Jüngst veröffentlichte Grafik zeigt die platzsparende Anordnung in zwei Reihen links und rechts im Boden zwischen den beiden Achsen.

So sollen beim neuen elektrischen Citea die Batteriepakete im Fahrzeugboden verteilt sein. (Grafik: VDL)
So sollen beim neuen elektrischen Citea die Batteriepakete im Fahrzeugboden verteilt sein. (Grafik: VDL)
Johannes Reichel
von Claus Bünnagel

Auf seinen sozialen Medien hat VDL noch einmal ein kleines Detail zur Presseveröffentlichung in der vergangenen Woche nachgelegt, nach der die künftige, 2021 zur Busworld erstmals zur Präsentation anstehende Generation des elektrischen Citea seine Batteriepakete im Fahrzeugboden platziert hat. Auf einer nun veröffentlichten Grafik erkennt man die Anordnung in zwei Reihen links und rechts im Boden zwischen den beiden Achsen. Ausgespart ist nur der Bereich des Mitteleinstiegs. Auch links im Heck ist noch Raum für ein Akkupaket, während rechts eine dritte Türe platziert werden kann. Geht man davon aus, dass jedes einzelne der 13 Pakete eine Kapazität von 30 bis 35 kWh besitzt, könnten so 400 bis 450 kWh an Batteriekapazität mitgeführt werden. Das wäre für ein Fahrzeug wie den Citea mit seinem Aufbau in Leichtbauweise ausreichend, um in Kombination mit einer Wärmepumpe zu jeder Jahreszeit Reichweiten von mindestens 250 bis 300 km zu ermöglichen.

Die große (Platzierungs-)Freiheit

Der Vorteil von speziell für den elektromobilen Einsatz bestimmten Fahrzeugen mit der Batterieplatzierung möglichst im Fahrzeugboden besteht neben der Leichtbauweise darin, dass die Entwickler nicht mehr an die festen Positionen für ein Großteil der restlichen Komponenten gebunden sind.
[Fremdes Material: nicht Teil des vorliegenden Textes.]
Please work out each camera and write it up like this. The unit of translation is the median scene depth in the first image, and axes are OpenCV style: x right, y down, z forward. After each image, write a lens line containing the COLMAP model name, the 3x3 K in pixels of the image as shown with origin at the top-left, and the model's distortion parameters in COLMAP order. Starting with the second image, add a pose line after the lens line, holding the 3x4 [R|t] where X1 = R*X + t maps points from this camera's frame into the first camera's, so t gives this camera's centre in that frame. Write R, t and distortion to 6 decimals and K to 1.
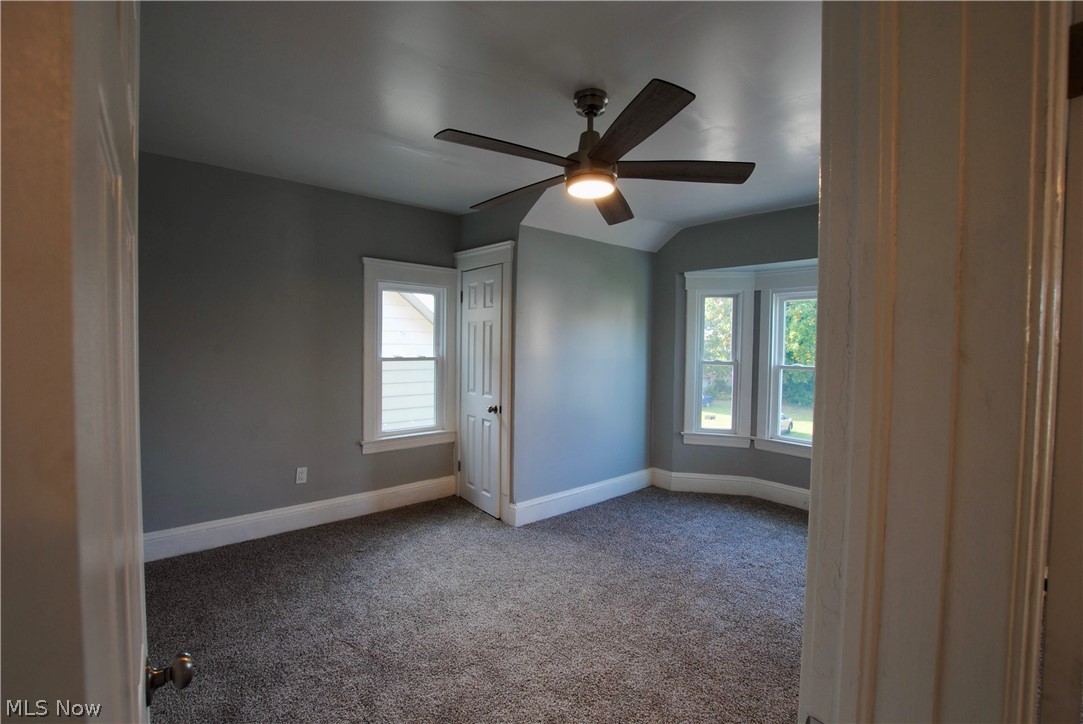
lens RADIAL K [[483.4, 0, 548.7], [0, 483.4, 355.8], [0, 0, 1]] dist [-0.022616, -0.000220]
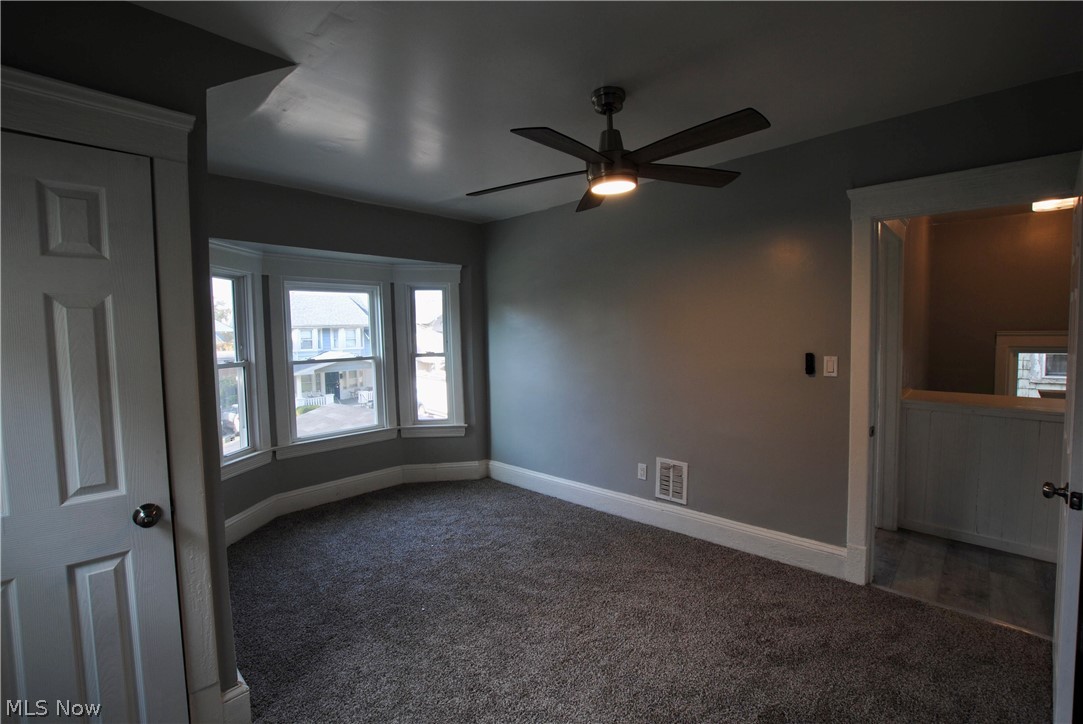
lens RADIAL K [[483.4, 0, 548.7], [0, 483.4, 355.8], [0, 0, 1]] dist [-0.022616, -0.000220]
pose [[-0.132990, -0.066105, 0.988910, -0.528583], [0.052585, 0.995897, 0.073644, -0.033920], [-0.989721, 0.061796, -0.128968, 0.699151]]
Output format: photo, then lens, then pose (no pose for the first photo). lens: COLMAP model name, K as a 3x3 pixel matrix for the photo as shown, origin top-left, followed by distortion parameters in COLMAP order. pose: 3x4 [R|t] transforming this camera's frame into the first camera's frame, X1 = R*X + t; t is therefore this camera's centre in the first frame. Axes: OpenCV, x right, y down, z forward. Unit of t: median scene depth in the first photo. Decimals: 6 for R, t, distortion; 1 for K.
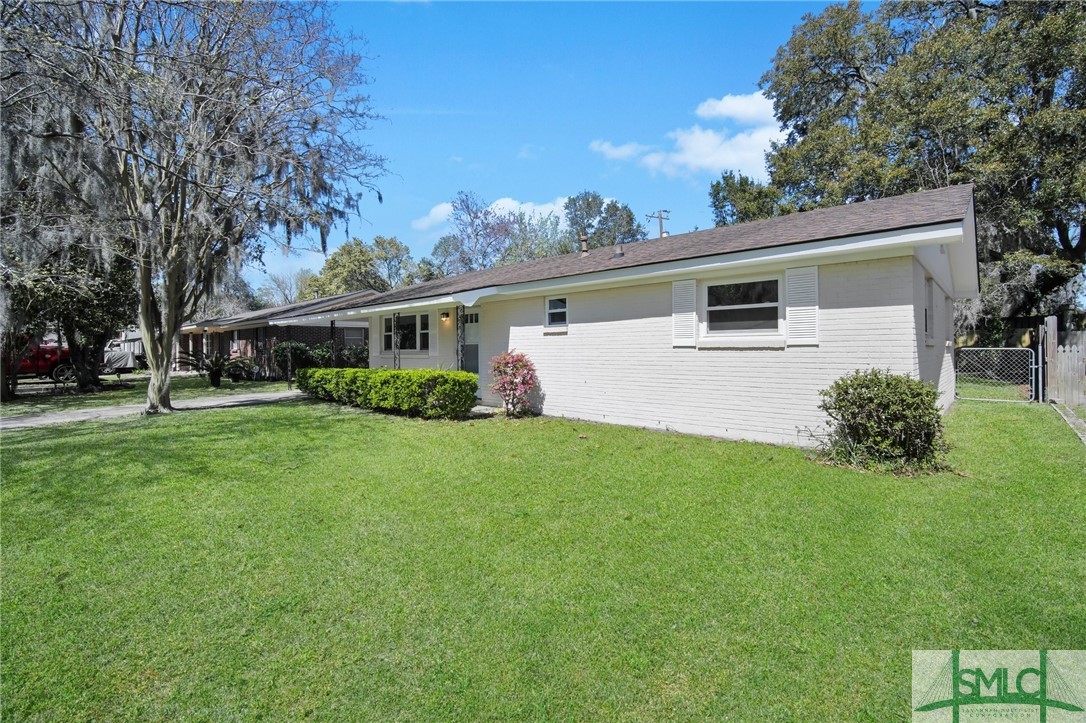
lens RADIAL K [[476.5, 0, 551.2], [0, 476.5, 353.9], [0, 0, 1]] dist [-0.009107, 0.001843]
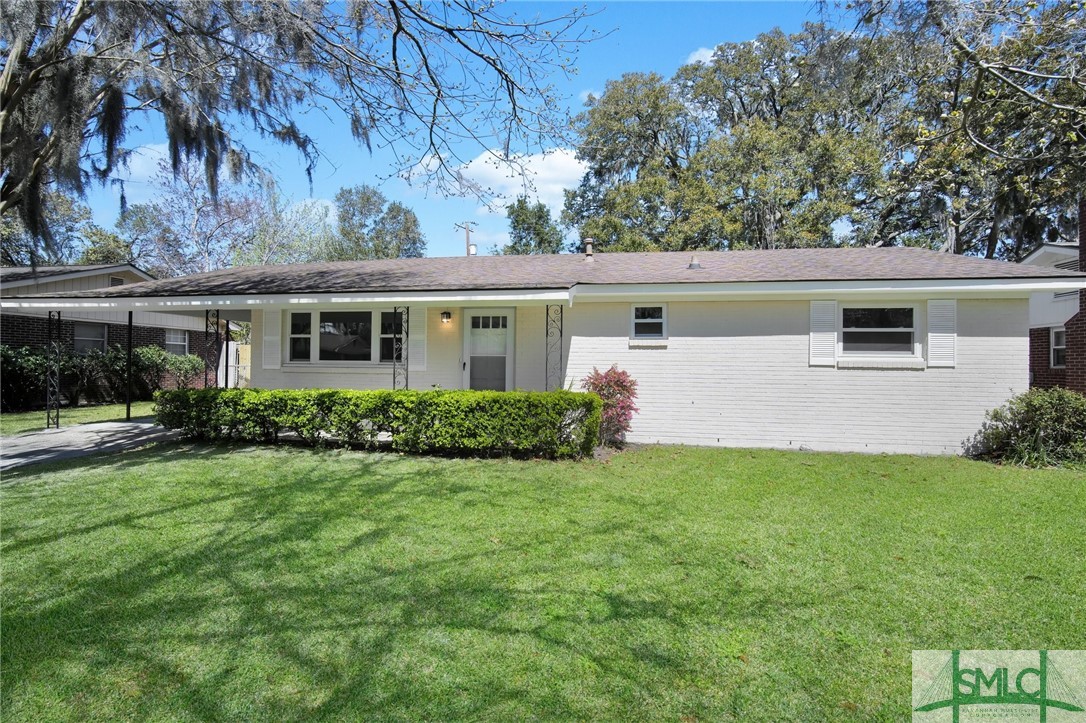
lens RADIAL K [[476.5, 0, 549.0], [0, 476.5, 363.1], [0, 0, 1]] dist [-0.009107, 0.001843]
pose [[0.840432, 0.019775, 0.541556, -0.696654], [-0.012722, 0.999779, -0.016765, 0.003380], [-0.541767, 0.007201, 0.840498, 0.427830]]
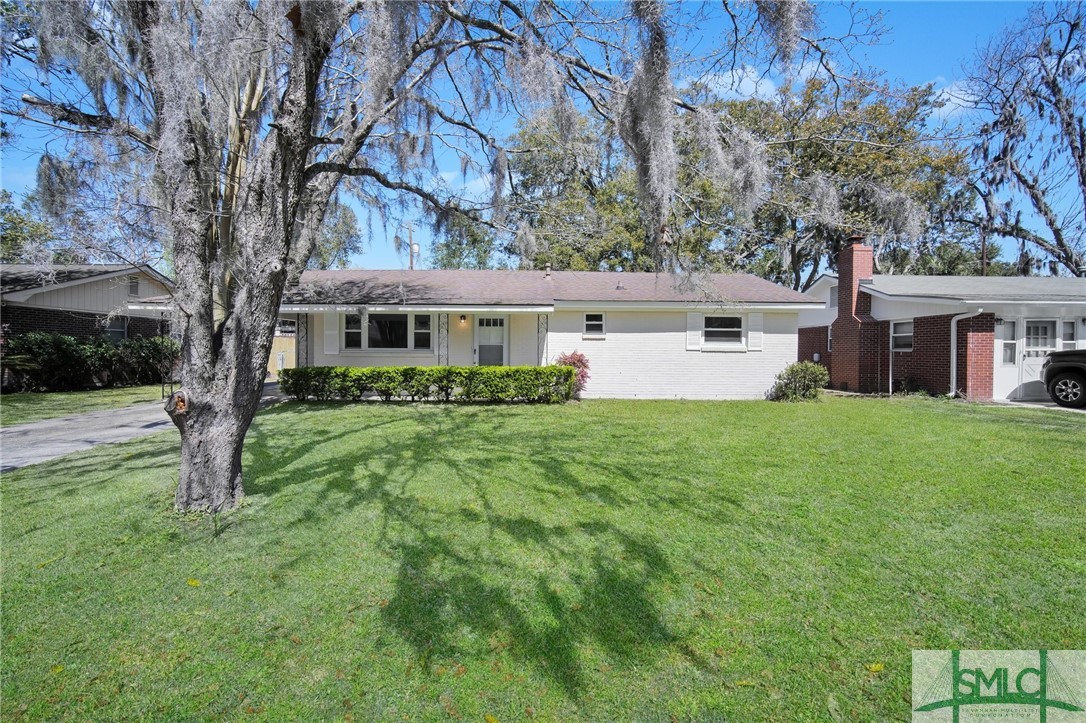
lens RADIAL K [[476.5, 0, 537.4], [0, 476.5, 358.1], [0, 0, 1]] dist [-0.009107, 0.001843]
pose [[0.732413, 0.002960, 0.680854, -1.216866], [-0.006465, 0.999976, 0.002608, 0.011742], [-0.680830, -0.006312, 0.732415, 0.104328]]
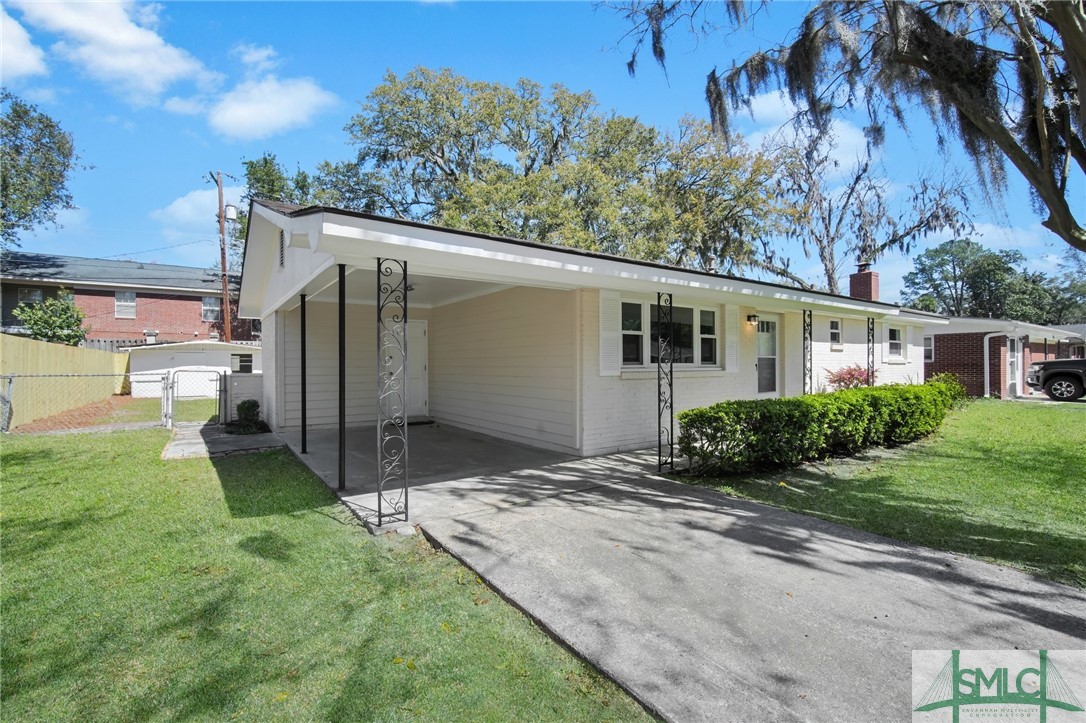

Beim Verbrenner ist beispielsweise der Platz für den Verbrennungsmotor meist links im Heck relativ starr vorgegeben. Infolgedessen konnte VDL nun das technische Design weitestgehend selbst bestimmen und das Gewicht der Komponenten so optimal wie möglich verteilen, indem beispielsweise die Motoren in die Räder integriert wurden und die Position der Achsen und Türen optimiert werden konnte.